Relatos, câncer e esperança
Junto com vários outros jornalistas de ciência país afora, tive de entrar de cabeça na polêmica a respeito da fosfoetanolamina, molécula estudada por pesquisadores da USP de São Carlos (minha cidade natal e onde moro atualmente, aliás) que andou sendo distribuída a pacientes com câncer ao longo das últimas décadas, com supostos efeitos altamente positivos. (Sim, você não leu errado: “últimas décadas” mesmo – a distribuição acontece desde os anos 1990.) Se quiser ler as reportagens que escrevi sobre o tema nos últimos dias, pode dar uma olhada aqui e aqui. Minha tarefa neste post é mais básica, aparentemente mais desalmada, mas também necessária, creio eu: a ideia é explicar por que os relatos positivos dos doentes não servem para nada, ou ao menos servem para pouquíssima coisa.
Não me entenda mal: desejo toda a força do mundo para as pessoas que têm câncer e estão lendo isto aqui. Meu avô materno morreu antes do tempo por causa de um tumor na boca e na faringe que depois se espalhou pelo resto do organismo. A questão, porém, é que o corpo humano é um troço ridiculamente complexo e, se a gente não levar em conta todas as variáveis, acaba simplesmente se enganando.
Muitos pacientes dizem ter tomado a “fosfo” (como é chamada) e melhorado ou até se curado. OK, que ótimo para eles. As questões que esses relatos positivos não respondem, porém, são:
1)Do total de pacientes que consumiu a fosfoetanolamina ao longo de todos esses anos (devem ter sido milhares), quantos se curaram e quantos morreram devido ao câncer?
2)Em ambos os grupos que citei acima, quantos consumiram a molécula de forma combinada com tratamentos convencionais (cirurgia, radioterapia e quimioterapia) e quantos só usaram a “fosfo”?
3)Qual a idade, o estilo de vida, o peso, a alimentação e até o background genético e étnico de quem diz ter se curado e de quem acabou piorando ou morrendo?
4)Quais eram os tipos de tumores que acometiam ambos os grupos de pacientes, tanto em relação ao tecido atacado (fígado, ossos, pele, pulmão etc.) quanto ao nível de agressividade do câncer e de sua capacidade de migrar de uma parte do organismo para outra?
Veja que essas são apenas algumas perguntas possíveis de uma lista imensa de indagações que certamente viria à cabeça de qualquer oncologista experiente que tentasse entender o mecanismo de ação e a eficácia da fosfoetanolamina. Isso porque, como os médicos sabem há muitos e muitos anos, duas coisas são possíveis em qualquer doença: efeito placebo e remissão espontânea.

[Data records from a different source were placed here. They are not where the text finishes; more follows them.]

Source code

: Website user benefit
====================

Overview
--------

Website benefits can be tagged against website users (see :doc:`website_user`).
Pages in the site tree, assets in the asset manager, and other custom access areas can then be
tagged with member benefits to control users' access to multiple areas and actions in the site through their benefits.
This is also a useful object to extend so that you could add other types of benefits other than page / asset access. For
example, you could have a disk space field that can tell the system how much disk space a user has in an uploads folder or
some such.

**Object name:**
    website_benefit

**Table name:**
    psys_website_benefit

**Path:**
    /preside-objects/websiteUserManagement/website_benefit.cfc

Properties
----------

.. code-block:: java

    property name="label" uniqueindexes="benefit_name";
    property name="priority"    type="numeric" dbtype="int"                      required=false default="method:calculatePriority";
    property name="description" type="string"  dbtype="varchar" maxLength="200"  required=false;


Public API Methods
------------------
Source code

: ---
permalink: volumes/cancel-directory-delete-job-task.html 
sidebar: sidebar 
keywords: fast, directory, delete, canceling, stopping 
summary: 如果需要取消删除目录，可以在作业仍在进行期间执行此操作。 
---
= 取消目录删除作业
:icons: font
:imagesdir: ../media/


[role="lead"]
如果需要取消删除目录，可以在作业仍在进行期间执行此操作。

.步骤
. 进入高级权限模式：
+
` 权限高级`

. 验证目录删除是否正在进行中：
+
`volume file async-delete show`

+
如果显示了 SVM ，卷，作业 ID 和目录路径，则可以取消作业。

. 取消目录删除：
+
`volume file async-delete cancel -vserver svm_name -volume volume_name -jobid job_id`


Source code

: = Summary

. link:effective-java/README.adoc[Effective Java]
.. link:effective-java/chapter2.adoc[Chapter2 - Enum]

O segundo termo é mais rápido de explicar: por motivos ignorados (a capacidade de contra-ataque do próprio organismo, quiçá), a doença estaciona ou regride. Isso pode muito bem ter a ver com a nossa questão 4: há tumores naturalmente pouco agressivos por aí. Hoje em dia há quem discuta se vale a pena usar a artilharia pesada das cirurgias e da quimioterapia em certos tumores de tireoide, próstata e até mama, por exemplo, considerando que a progressão deles, dependendo do caso, pode ser tão lenta que pode não haver grande risco ao paciente – e custos consideráveis se o tratamento agressivo for utilizado (impotência no caso dos tumores de próstata, digamos).
Já o efeito placebo é simplesmente o resultado de aparente ou real melhora que surge quando o paciente acredita no remédio com todas as suas forças – mesmo quando o remédio é um placebo, ou seja, é inócuo. Isso acontece o tempo todo, em maior ou menor grau, em praticamente qualquer doença – é por isso que, quando um novo medicamento é testado, em geral há um grupo de pacientes que recebe placebo, justamente para comparar o desempenho do remédio “real” com o “falso”.
Repare que nada disso é frescura ou perfumaria – pelo contrário, sem controles rigorosos desse tipo, a gente nunca vai saber se a “fosfo” funciona mesmo, se é inócua ou, pior ainda, se faz mais mal do que bem. E são precisamente essas coisas que os pesquisadores até hoje não fizeram.
Em tempo: relato por relato, eu também tenho o meu – e ele não é nada legal. Uma amiga minha morreu há poucos meses, mesmo tomando fosfoetanolamina. OK, o câncer dela era avançado e tinha se espalhado por diversos órgãos. Se a molécula não a ajudou, pode até ajudar outros – mas a gente nunca vai saber sem um teste adequado e cuidadosamente cético das possibilidades.
É assim que se faz ciência. Nas palavras de Richard Feynman, físico e ganhador do Nobel: “A primeira regra é que você não pode se enganar. E você mesmo é sempre a pessoa mais fácil de enganar”.